(Saved data entries)
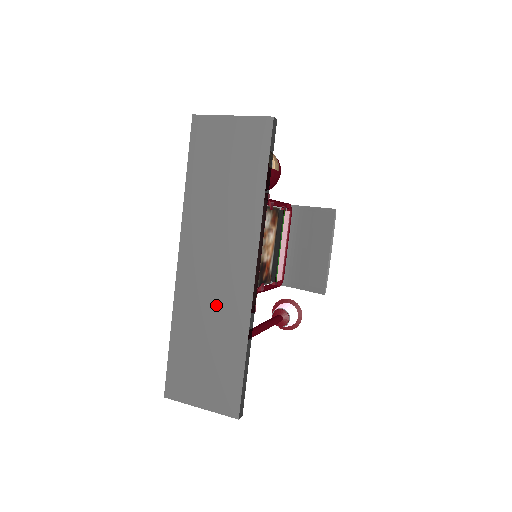
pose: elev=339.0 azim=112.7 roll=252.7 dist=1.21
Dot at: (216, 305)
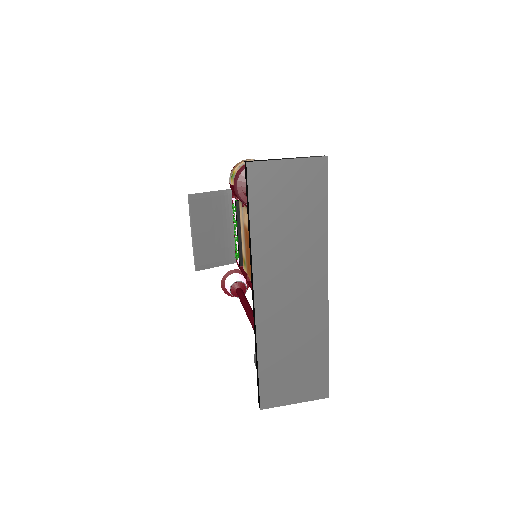
Dot at: (297, 323)
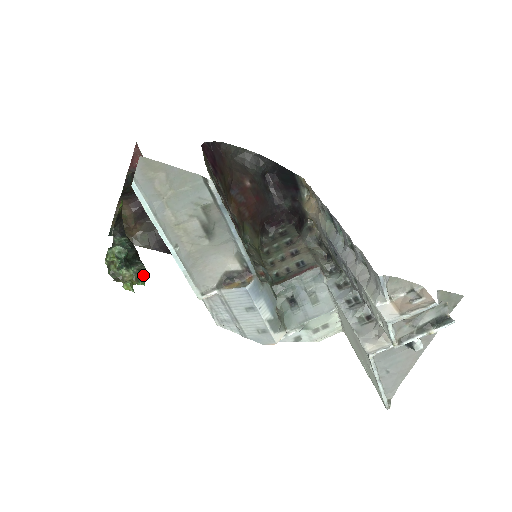
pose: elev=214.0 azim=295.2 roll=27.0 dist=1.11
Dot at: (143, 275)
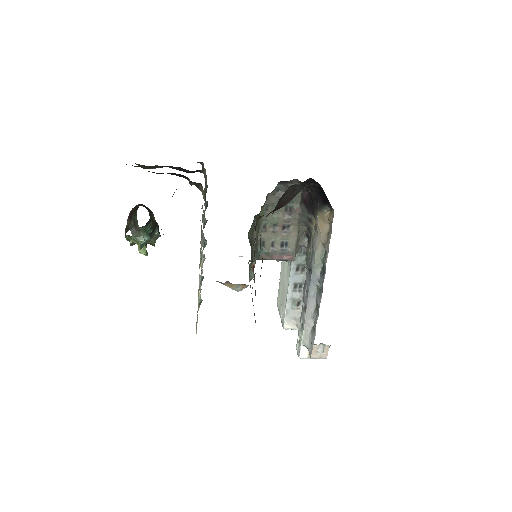
Dot at: occluded
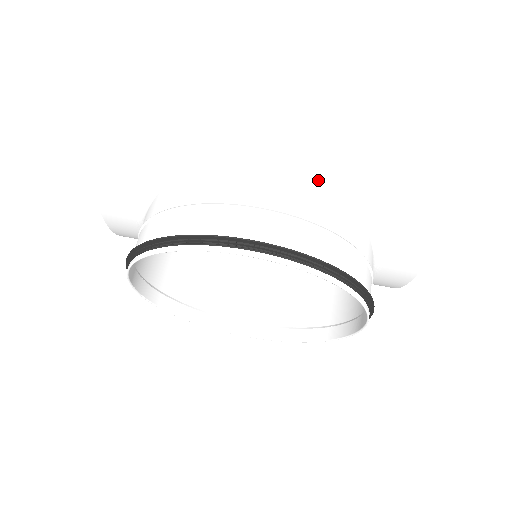
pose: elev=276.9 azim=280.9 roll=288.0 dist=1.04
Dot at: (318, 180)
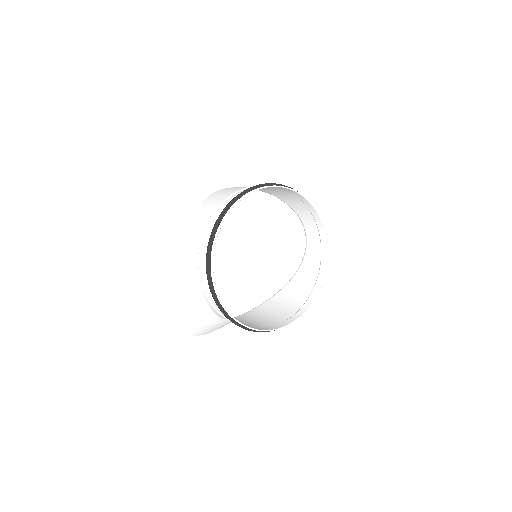
Dot at: occluded
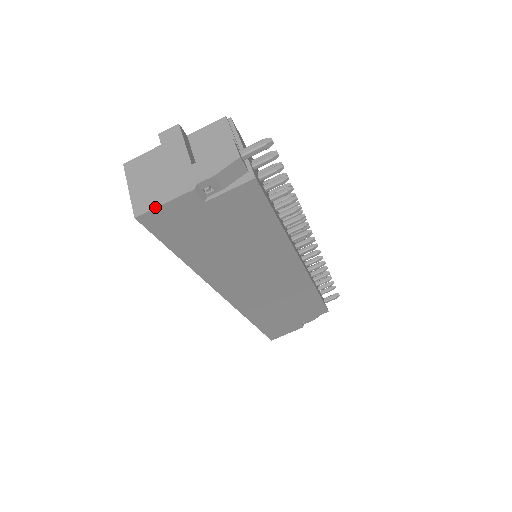
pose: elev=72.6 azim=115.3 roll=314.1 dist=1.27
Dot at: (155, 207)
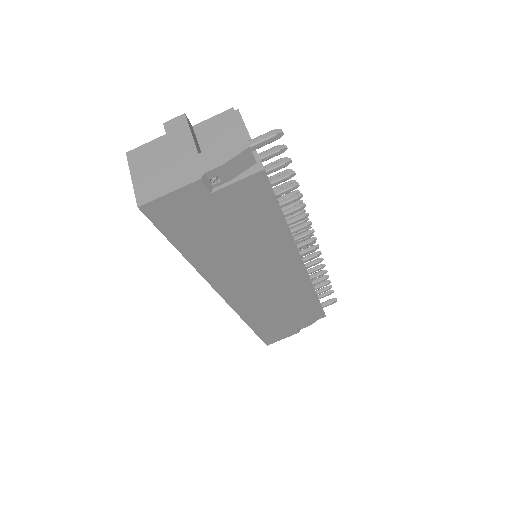
Dot at: (160, 196)
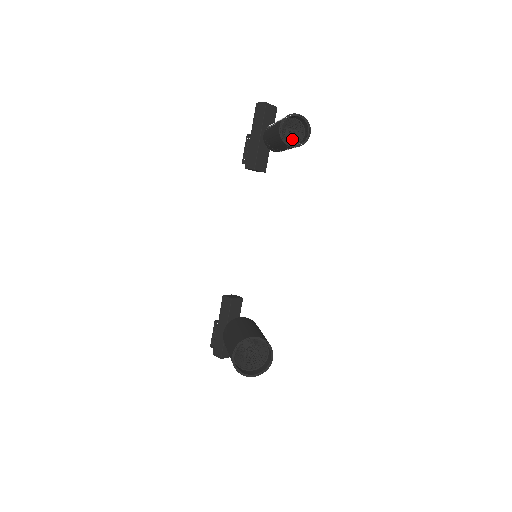
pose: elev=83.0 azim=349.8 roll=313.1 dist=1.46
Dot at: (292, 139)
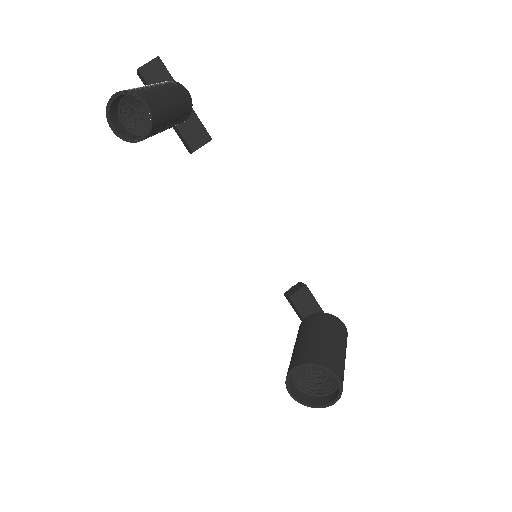
Dot at: occluded
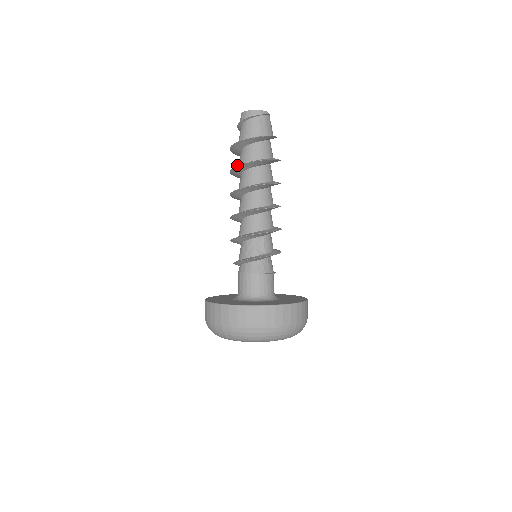
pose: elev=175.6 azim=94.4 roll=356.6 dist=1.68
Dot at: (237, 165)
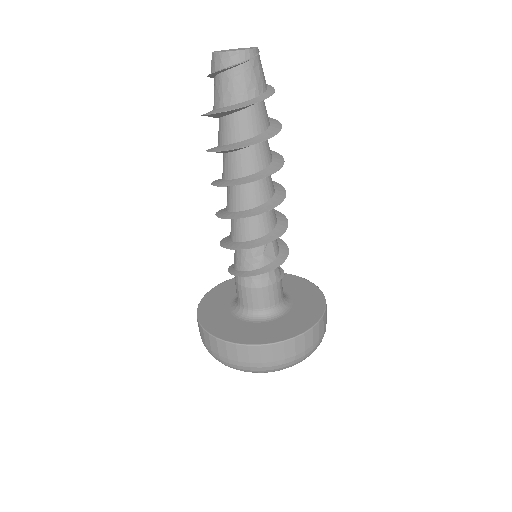
Dot at: (231, 149)
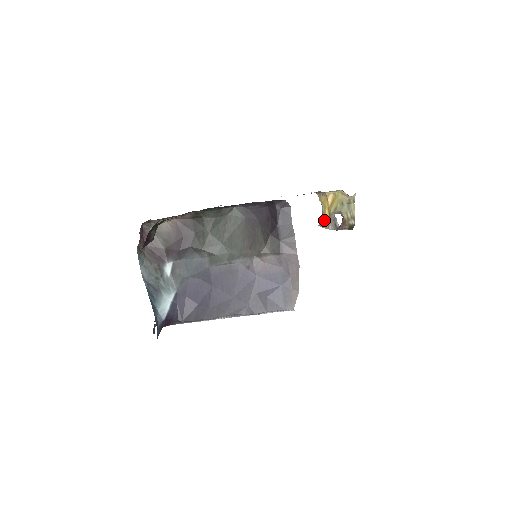
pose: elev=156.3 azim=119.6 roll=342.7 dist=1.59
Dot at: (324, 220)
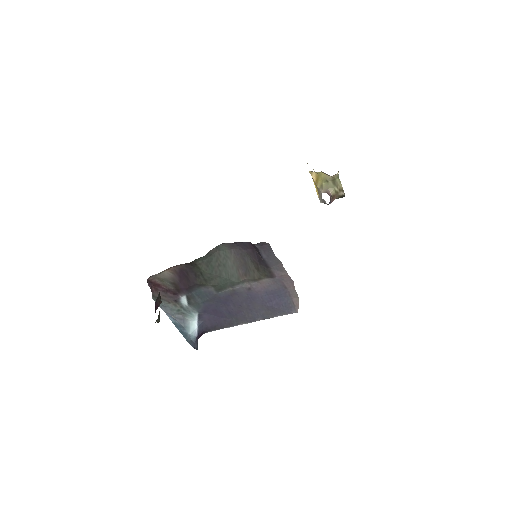
Dot at: occluded
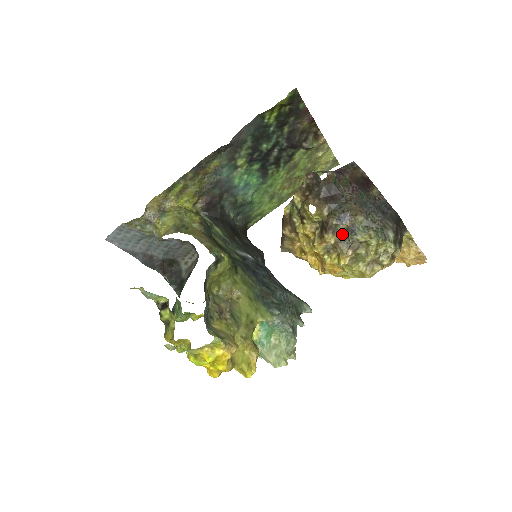
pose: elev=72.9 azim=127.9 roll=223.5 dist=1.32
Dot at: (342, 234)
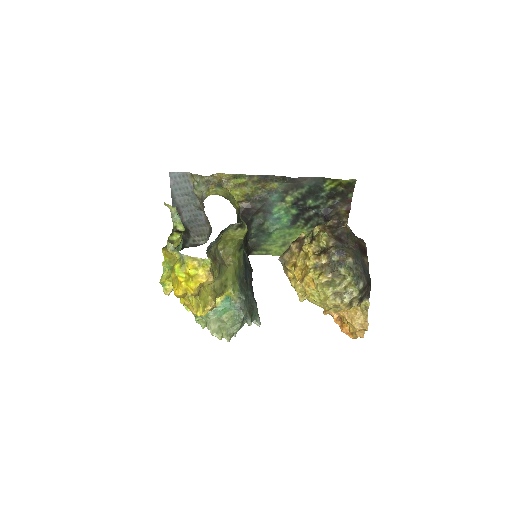
Dot at: (332, 262)
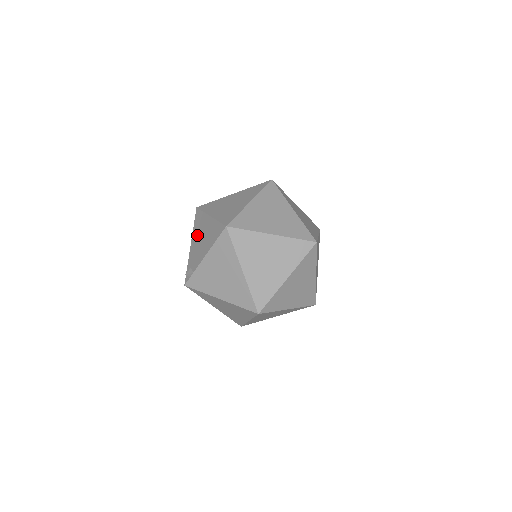
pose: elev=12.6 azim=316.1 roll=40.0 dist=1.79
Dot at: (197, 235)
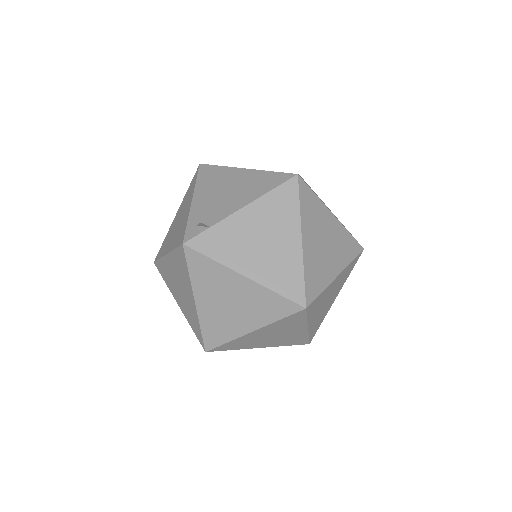
Dot at: (211, 188)
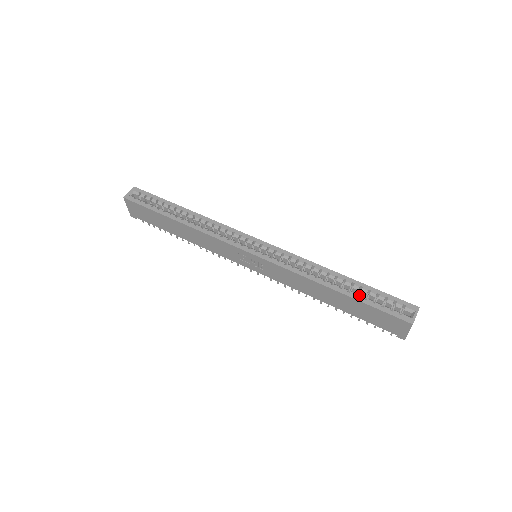
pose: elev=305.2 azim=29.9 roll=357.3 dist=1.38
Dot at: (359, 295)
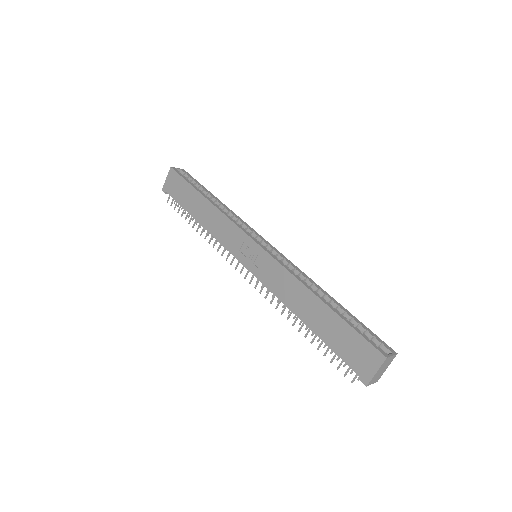
Dot at: occluded
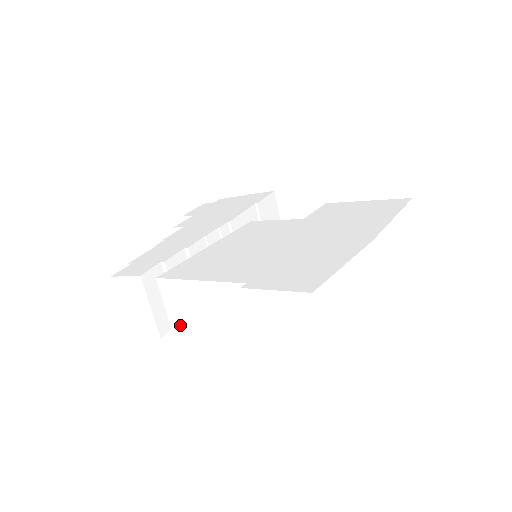
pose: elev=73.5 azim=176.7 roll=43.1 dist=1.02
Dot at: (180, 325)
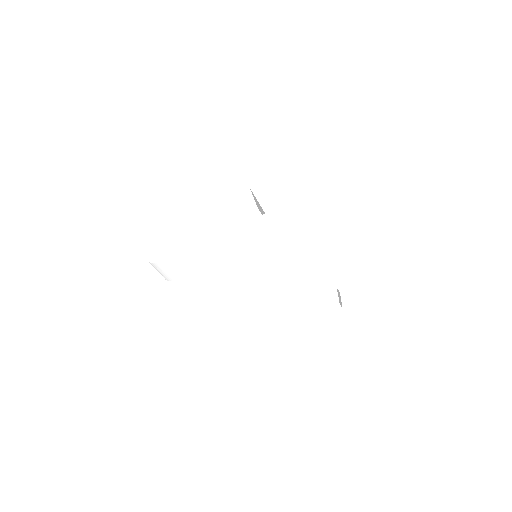
Dot at: (284, 330)
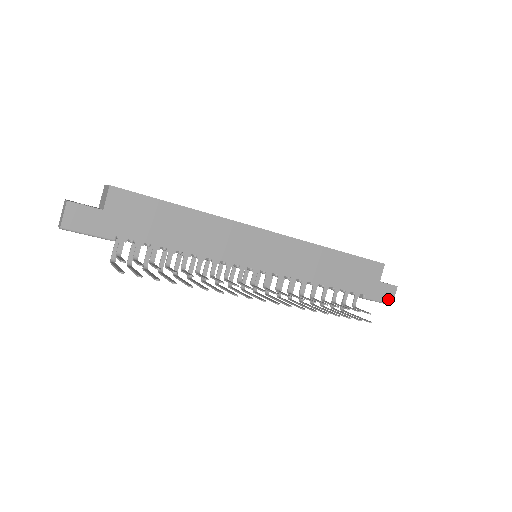
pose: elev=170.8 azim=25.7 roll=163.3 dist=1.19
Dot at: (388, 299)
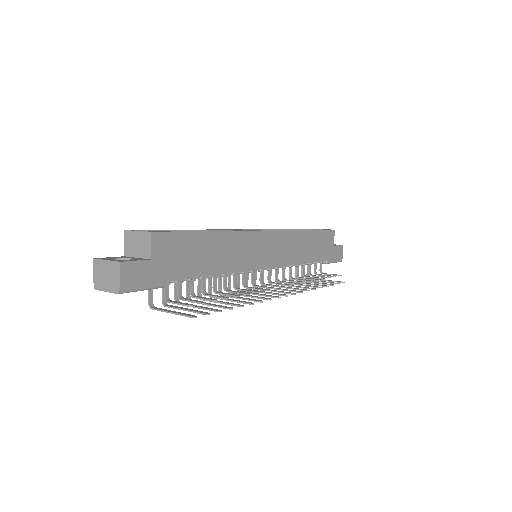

◆ Written request
Rewrite the stretch from the line containing "pose: elev=175.6 azim=94.4" through the end of the records, changing every "dist" to "distance" and leaving everything else as it stands. Leave the pictures out of your answer.

◆ Written solution
pose: elev=175.6 azim=94.4 roll=356.6 distance=1.68
Dot at: (237, 165)
Dot at: (231, 149)
pose: elev=156.3 azim=119.6 roll=342.7 distance=1.59
Dot at: (324, 220)
Dot at: occluded
pose: elev=72.9 azim=127.9 roll=223.5 distance=1.32
Dot at: (342, 234)
Dot at: (332, 262)
pose: elev=12.6 azim=316.1 roll=40.0 distance=1.79
Dot at: (197, 235)
Dot at: (211, 188)
pose: elev=305.2 azim=29.9 roll=357.3 distance=1.38
Dot at: (359, 295)
Dot at: occluded
pose: elev=73.5 azim=176.7 roll=43.1 distance=1.02
Dot at: (180, 325)
Dot at: (284, 330)
pose: elev=170.8 azim=25.7 roll=163.3 distance=1.19
Dot at: (388, 299)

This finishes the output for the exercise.